▶ **Required action**:
Please pick out and copy every line in the records below that contains the string "Multi".

▶ **Exercise material**:
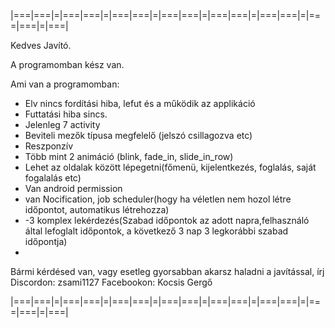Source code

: |===|===|=|===|===|=|===|===|=|===|===|=|===|===|=|===|===|=|===|===|=|===|

Kedves Javító.

A programomban kész van.

Ami van a programomban:
- Elv nincs fordítási hiba, lefut és a működik az applikáció
- Futtatási hiba sincs.
- Jelenleg 7 activity
- Beviteli mezők típusa megfelelő (jelszó csillagozva etc)
- Reszponzív
- Több mint 2 animáció (blink, fade_in, slide_in_row)
- Lehet az oldalak között lépegetni(főmenü, kijelentkezés, foglalás, saját fogalalás etc)
- Van android permission
- van Nocification, job scheduler(hogy ha véletlen nem hozol létre időpontot, automatikus létrehozza)
- -3 komplex lekérdezés(Szabad időpontok az adott napra,felhasználó által lefoglalt időpontok, a következő 3 nap 3 legkorábbi szabad időpontja)
- 

Bármi kérdésed van, vagy esetleg gyorsabban akarsz haladni a javítással, írj 
Discordon: zsami1127
Facebookon: Kocsis Gergő

  |===|===|=|===|===|=|===|===|=|===|===|=|===|===|=|===|===|=|===|===|=|===|
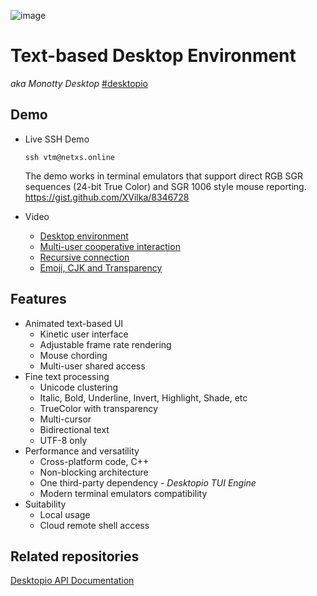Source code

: ![image](https://dice.netxs.online/cloud/vtm/mde_banner.png)

# Text-based Desktop Environment
_aka Monotty Desktop_ [#desktopio](https://twitter.com/desktopio)

## Demo
- Live SSH Demo  
    
    `ssh vtm@netxs.online`  
      
    The demo works in terminal emulators that support direct RGB SGR sequences (24-bit True Color) and SGR 1006 style mouse reporting. https://gist.github.com/XVilka/8346728
- Video
  - [Desktop environment](https://youtu.be/fLumnSctakY)
  - [Multi-user cooperative interaction](https://youtu.be/0zU4e5Vam8c)
  - [Recursive connection](https://youtu.be/Fm5X75sO62c)
  - [Emoji, CJK and Transparency](https://youtu.be/Sfk1TVa9oWo)

## Features
- Animated text-based UI
  - Kinetic user interface
  - Adjustable frame rate rendering
  - Mouse chording
  - Multi-user shared access
- Fine text processing
  - Unicode clustering
  - Italic, Bold, Underline, Invert, Highlight, Shade, etc
  - TrueColor with transparency
  - Multi-cursor
  - Bidirectional text
  - UTF-8 only
- Performance and versatility  
  - Cross-platform code, C++
  - Non-blocking architecture
  - One third-party dependency - _Desktopio TUI Engine_
  - Modern terminal emulators compatibility
- Suitability
  - Local usage
  - Cloud remote shell access

## Related repositories
[Desktopio API Documentation](https://github.com/netxs-group/Desktopio-Docs)
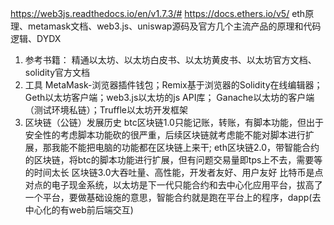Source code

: <!--
 * @Author: your name
 * @Date: 2022-04-15 09:15:39
 * @LastEditTime: 2022-04-15 10:16:29
 * @LastEditors: Please set LastEditors
 * @Description: 打开koroFileHeader查看配置 进行设置: https://github.com/OBKoro1/koro1FileHeader/wiki/%E9%85%8D%E7%BD%AE
 * @FilePath: /fe_interview/web3/以太坊核心技术.md
-->
https://web3js.readthedocs.io/en/v1.7.3/#
https://docs.ethers.io/v5/
eth原理、metamask文档、web3.js、uniswap源码及官方几个主流产品的原理和代码逻辑、DYDX
1. 参考书籍：
精通以太坊、以太坊白皮书、以太坊黄皮书、以太坊官方文档、solidity官方文档
2. 工具
MetaMask-浏览器插件钱包；Remix基于浏览器的Solidity在线编辑器；Geth以太坊客户端；web3.js以太坊的js API库； Ganache以太坊的客户端（测试环境私链）；Truffle以太坊开发框架
3. 区块链（公链）发展历史
btc区块链1.0只能记账，转账，有脚本功能，但出于安全性的考虑脚本功能砍的很严重，后续区块链就考虑能不能对脚本进行扩展，那我能不能把电脑的功能都在区块链上来干;
eth区块链2.0，带智能合约的区块链，将btc的脚本功能进行扩展，但有问题交易量即tps上不去，需要等的时间太长
区块链3.0大吞吐量、高性能，开发者友好、用户友好
比特币是点对点的电子现金系统，以太坊是下一代只能合约和去中心化应用平台，拔高了一个平台，要做基础设施的意思，智能合约就是跑在平台上的程序，dapp(去中心化的有web前后端交互)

▶ **Reply to the task**:
  - [Multi-user cooperative interaction](https://youtu.be/0zU4e5Vam8c)
  - Multi-user shared access
  - Multi-cursor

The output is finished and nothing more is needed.